7. Is Aurelia's "a little thing that causes it to all turn solid" right?
Approximately. More precisely:
- Glutaraldehyde doesn't make the whole system solid. It makes the protein system into a covalently cross-linked gel.
- PE-headgroup phospholipids are pinned to that protein gel. Other phospholipids are not.
- The water and most lipids remain liquid.
- It's the subsequent vitrification (the 65% ethylene glycol ramp and −135 °C cooling) that turns the water + lipid phase into a glass.

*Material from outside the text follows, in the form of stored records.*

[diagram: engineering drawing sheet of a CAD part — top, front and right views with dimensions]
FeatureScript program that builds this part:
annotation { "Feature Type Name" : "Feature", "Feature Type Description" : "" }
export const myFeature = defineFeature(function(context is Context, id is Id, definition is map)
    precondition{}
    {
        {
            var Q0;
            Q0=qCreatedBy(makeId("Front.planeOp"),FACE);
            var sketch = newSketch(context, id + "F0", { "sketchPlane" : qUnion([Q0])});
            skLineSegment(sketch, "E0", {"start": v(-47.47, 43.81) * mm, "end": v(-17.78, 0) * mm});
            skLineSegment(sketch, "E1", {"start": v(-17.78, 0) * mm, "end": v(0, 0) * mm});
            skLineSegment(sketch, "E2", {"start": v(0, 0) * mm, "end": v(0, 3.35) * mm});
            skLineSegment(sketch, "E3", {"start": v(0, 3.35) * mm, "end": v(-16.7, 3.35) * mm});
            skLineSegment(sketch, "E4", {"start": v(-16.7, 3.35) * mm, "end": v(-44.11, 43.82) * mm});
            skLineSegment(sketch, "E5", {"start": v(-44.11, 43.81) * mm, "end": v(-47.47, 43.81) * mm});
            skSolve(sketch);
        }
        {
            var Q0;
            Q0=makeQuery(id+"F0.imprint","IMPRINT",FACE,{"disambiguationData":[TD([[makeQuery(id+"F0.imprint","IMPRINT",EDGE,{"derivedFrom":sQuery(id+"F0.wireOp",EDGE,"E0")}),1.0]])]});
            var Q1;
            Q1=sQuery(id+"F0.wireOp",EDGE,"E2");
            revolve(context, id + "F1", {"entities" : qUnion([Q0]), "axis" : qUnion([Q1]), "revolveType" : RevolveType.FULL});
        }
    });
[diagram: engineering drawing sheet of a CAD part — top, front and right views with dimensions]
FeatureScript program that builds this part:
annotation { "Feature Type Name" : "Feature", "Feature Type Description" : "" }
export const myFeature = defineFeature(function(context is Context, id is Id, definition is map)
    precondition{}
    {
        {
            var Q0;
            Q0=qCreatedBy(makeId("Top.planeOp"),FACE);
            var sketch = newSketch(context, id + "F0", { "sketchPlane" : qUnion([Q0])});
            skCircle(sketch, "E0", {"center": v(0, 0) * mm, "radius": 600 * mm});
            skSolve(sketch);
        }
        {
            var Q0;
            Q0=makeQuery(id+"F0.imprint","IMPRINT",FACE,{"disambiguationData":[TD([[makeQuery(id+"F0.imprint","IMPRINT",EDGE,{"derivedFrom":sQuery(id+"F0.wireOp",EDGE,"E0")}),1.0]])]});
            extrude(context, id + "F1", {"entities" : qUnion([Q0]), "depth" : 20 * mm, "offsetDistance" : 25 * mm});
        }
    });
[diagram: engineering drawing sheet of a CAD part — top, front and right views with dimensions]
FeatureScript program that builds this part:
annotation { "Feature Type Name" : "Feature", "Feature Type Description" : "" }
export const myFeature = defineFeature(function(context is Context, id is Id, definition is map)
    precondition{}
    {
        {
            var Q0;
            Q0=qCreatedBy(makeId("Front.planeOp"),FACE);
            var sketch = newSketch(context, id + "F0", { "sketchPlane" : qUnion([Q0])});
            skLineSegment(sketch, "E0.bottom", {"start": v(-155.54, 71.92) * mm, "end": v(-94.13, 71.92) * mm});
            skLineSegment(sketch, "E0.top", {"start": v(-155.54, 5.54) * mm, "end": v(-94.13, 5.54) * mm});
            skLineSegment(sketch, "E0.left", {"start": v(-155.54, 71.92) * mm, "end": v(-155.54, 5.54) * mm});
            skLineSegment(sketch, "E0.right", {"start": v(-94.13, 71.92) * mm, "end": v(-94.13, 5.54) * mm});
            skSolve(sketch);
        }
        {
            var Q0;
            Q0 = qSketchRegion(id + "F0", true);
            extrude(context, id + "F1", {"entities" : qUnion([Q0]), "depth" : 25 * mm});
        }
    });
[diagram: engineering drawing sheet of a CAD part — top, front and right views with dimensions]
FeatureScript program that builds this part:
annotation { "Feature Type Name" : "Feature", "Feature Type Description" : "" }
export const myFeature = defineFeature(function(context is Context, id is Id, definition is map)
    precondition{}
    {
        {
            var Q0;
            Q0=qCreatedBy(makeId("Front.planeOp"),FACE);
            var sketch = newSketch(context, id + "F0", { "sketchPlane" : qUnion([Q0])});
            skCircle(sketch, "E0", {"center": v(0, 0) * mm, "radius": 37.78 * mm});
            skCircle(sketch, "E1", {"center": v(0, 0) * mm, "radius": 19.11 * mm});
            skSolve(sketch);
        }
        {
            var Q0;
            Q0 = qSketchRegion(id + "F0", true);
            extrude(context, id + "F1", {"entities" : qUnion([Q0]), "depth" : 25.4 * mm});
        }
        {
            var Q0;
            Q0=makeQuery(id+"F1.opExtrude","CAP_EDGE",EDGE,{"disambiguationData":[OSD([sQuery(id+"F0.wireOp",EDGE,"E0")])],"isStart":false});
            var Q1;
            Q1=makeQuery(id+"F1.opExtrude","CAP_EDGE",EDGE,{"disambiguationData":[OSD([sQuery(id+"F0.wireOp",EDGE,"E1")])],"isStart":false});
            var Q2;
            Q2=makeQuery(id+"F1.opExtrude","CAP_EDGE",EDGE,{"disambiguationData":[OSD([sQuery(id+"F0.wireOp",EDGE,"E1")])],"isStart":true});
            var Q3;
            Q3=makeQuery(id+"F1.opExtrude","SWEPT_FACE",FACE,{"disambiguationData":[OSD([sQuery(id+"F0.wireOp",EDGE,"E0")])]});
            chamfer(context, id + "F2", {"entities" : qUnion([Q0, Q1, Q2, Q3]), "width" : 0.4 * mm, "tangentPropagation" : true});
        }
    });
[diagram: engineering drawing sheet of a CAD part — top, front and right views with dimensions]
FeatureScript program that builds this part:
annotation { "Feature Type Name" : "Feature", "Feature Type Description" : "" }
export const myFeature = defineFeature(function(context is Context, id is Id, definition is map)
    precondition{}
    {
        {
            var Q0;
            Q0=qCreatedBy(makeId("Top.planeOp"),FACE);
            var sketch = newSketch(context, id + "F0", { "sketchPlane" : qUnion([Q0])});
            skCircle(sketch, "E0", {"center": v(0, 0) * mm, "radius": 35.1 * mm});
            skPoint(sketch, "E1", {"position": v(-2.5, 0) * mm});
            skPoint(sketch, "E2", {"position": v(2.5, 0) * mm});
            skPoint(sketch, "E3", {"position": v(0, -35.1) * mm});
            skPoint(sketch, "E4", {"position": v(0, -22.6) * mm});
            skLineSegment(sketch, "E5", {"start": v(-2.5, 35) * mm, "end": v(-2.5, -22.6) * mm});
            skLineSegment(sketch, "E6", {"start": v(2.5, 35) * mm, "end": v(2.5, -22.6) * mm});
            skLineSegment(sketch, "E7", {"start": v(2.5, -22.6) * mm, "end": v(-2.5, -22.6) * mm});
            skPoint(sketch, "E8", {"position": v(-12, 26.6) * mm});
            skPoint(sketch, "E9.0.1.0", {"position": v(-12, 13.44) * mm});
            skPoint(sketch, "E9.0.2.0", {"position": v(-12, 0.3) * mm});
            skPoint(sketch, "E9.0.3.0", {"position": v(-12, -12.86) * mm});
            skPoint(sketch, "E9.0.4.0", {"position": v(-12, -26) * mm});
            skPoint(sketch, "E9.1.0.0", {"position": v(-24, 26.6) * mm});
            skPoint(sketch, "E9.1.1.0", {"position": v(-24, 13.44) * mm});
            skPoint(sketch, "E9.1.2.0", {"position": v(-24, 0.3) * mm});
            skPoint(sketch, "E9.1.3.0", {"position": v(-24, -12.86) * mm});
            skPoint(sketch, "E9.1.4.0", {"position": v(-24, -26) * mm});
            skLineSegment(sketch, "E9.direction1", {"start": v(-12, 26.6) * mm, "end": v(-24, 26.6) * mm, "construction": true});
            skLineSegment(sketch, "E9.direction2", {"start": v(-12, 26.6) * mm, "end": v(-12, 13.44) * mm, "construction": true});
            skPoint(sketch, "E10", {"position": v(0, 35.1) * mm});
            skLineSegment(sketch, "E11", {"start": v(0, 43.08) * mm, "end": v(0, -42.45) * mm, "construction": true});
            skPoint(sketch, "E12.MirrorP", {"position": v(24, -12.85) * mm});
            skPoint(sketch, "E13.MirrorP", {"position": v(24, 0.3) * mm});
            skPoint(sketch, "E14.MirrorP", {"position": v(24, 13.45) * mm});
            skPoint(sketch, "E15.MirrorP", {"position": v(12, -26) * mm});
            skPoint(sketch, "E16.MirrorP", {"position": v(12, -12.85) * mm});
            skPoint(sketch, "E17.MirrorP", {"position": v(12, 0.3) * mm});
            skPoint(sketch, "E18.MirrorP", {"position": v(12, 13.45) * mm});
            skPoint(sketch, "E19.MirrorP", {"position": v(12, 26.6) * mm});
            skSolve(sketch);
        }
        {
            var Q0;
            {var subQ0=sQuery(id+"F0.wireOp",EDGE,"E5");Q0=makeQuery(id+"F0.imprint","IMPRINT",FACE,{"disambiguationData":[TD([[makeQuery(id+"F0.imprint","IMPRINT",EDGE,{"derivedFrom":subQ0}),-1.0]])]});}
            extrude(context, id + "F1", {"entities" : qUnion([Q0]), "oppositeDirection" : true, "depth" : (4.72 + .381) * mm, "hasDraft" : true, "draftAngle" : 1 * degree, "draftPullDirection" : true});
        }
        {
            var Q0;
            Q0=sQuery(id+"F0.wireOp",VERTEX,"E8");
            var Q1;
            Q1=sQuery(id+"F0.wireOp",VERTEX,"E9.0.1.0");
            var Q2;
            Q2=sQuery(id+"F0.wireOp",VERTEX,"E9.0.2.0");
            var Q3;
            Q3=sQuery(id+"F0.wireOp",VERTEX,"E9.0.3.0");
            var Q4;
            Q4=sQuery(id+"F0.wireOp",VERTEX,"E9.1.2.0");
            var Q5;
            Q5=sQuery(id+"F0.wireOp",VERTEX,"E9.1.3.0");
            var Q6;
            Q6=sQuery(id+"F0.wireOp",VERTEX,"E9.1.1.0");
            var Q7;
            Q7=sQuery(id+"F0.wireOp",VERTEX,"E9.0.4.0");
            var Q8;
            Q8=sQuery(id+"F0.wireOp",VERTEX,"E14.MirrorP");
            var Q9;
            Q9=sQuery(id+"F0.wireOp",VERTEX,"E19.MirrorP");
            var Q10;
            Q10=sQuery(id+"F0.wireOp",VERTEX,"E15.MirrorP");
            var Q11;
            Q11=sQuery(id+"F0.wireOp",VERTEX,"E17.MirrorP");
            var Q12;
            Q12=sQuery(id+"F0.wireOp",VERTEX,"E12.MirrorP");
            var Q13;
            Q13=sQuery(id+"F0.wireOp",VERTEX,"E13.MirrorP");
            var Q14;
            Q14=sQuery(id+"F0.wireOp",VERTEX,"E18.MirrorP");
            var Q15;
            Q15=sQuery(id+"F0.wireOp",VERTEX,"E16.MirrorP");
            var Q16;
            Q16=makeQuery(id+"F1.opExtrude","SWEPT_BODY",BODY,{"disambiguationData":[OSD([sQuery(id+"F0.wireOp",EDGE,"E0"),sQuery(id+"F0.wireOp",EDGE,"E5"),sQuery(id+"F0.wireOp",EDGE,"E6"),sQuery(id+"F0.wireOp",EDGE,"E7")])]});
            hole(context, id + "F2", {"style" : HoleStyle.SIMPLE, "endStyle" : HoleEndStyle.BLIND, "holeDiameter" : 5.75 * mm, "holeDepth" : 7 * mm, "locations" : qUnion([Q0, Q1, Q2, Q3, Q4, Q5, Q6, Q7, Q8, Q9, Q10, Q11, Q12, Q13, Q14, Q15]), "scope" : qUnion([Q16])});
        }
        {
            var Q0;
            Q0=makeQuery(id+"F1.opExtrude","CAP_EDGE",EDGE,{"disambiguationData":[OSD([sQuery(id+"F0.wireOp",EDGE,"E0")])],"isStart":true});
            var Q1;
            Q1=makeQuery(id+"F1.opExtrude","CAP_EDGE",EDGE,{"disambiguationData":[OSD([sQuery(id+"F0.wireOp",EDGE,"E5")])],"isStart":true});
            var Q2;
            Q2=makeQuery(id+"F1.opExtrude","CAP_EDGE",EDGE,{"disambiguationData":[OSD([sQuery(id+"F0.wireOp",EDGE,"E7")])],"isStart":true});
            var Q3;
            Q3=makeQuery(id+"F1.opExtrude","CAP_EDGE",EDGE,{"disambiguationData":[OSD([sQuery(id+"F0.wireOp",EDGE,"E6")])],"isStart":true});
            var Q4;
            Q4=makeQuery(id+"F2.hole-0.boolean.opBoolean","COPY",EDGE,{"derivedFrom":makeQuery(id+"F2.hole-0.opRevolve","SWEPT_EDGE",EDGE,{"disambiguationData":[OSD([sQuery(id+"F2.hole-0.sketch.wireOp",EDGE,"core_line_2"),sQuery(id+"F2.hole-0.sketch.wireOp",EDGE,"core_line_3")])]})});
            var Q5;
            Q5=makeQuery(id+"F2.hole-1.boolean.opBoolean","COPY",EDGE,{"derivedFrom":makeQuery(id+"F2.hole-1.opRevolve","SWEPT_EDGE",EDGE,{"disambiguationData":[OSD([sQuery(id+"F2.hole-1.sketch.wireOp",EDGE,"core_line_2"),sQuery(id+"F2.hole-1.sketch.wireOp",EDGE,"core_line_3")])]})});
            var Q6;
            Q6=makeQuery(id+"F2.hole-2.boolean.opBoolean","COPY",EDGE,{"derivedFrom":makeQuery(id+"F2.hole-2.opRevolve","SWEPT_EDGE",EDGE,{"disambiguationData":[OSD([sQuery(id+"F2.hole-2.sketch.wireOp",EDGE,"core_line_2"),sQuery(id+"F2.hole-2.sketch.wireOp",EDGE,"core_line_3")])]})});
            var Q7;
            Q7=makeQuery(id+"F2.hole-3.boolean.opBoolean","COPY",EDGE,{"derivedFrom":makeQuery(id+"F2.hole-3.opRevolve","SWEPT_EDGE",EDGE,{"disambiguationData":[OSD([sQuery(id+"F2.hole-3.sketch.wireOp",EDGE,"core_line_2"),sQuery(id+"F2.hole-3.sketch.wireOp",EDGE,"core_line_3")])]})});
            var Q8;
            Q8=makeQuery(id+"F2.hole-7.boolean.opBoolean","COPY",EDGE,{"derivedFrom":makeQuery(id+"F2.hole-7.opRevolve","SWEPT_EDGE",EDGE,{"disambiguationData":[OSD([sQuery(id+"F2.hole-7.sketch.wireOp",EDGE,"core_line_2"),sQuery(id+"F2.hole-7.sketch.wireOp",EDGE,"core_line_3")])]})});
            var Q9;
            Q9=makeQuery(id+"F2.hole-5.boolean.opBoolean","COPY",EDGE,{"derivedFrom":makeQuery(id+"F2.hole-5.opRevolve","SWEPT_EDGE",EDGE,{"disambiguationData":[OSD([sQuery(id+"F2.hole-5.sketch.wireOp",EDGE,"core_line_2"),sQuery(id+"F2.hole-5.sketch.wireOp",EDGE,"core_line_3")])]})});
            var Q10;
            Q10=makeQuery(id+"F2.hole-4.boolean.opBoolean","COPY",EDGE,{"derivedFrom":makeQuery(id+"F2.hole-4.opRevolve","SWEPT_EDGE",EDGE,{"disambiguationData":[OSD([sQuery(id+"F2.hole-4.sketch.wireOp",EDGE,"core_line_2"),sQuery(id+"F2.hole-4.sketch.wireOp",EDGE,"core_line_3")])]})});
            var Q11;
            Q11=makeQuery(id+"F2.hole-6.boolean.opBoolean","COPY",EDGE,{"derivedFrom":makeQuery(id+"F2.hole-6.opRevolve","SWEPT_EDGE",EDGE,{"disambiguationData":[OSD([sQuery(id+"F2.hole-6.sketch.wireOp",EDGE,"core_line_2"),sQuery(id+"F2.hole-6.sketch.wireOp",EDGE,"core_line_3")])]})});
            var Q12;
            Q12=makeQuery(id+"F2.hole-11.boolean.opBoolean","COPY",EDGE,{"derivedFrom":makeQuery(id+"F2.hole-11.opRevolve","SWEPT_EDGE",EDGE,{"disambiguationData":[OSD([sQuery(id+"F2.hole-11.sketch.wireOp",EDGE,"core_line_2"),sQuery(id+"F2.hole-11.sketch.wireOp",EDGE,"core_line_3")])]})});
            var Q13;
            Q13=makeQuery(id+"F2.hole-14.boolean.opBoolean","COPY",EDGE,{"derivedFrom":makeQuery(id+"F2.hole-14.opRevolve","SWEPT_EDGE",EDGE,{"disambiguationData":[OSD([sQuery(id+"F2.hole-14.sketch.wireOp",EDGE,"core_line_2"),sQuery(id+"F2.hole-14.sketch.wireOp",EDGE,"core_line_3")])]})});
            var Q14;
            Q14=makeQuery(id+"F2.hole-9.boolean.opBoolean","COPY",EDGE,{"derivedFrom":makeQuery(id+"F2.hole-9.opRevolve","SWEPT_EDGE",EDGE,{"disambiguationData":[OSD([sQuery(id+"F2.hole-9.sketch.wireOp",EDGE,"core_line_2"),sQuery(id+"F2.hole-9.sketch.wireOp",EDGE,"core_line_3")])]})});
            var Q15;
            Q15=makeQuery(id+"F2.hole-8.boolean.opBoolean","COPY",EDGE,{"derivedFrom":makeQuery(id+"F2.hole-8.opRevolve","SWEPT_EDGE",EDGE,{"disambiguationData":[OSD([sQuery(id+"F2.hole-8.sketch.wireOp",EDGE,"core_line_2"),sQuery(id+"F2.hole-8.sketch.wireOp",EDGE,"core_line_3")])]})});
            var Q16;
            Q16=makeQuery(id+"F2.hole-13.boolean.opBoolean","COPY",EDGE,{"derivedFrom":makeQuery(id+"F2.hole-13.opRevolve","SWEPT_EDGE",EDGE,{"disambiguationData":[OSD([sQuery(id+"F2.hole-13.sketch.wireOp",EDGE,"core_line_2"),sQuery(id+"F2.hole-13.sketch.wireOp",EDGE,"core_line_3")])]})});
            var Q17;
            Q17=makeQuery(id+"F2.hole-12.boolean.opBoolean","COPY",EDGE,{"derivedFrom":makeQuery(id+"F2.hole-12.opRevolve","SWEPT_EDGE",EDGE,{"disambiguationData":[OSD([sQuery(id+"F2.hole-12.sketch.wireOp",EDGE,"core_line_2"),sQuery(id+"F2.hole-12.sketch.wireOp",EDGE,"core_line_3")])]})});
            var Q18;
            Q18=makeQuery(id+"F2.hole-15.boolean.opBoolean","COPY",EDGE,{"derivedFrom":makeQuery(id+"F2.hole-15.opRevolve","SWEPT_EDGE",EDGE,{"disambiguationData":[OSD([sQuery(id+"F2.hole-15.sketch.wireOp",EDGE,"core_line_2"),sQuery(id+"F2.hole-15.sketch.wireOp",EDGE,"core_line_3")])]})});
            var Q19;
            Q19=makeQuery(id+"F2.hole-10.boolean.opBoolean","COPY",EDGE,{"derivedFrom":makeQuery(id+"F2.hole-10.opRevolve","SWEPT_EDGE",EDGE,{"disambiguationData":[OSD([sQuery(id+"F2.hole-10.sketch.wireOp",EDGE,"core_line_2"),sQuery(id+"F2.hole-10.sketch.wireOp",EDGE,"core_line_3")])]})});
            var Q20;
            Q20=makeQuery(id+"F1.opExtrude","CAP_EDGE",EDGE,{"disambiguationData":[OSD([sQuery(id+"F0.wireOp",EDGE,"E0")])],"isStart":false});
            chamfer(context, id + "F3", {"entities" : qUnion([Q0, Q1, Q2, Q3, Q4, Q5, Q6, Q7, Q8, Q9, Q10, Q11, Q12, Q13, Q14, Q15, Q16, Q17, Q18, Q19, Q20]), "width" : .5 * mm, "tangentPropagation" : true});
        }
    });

So the full pipeline is "aldehyde solidifies the protein gel → cryoprotectant displaces/mixes with the water → cooling vitrifies everything." Aurelia's compression "a little thing that causes it to all turn solid" is doing work but it's not wrong — the protein cross-link step is the lynchpin that makes the rest of the solidification survivable. Without it, hours of cryoprotectant perfusion would scramble the tissue; with it, you buy unlimited time.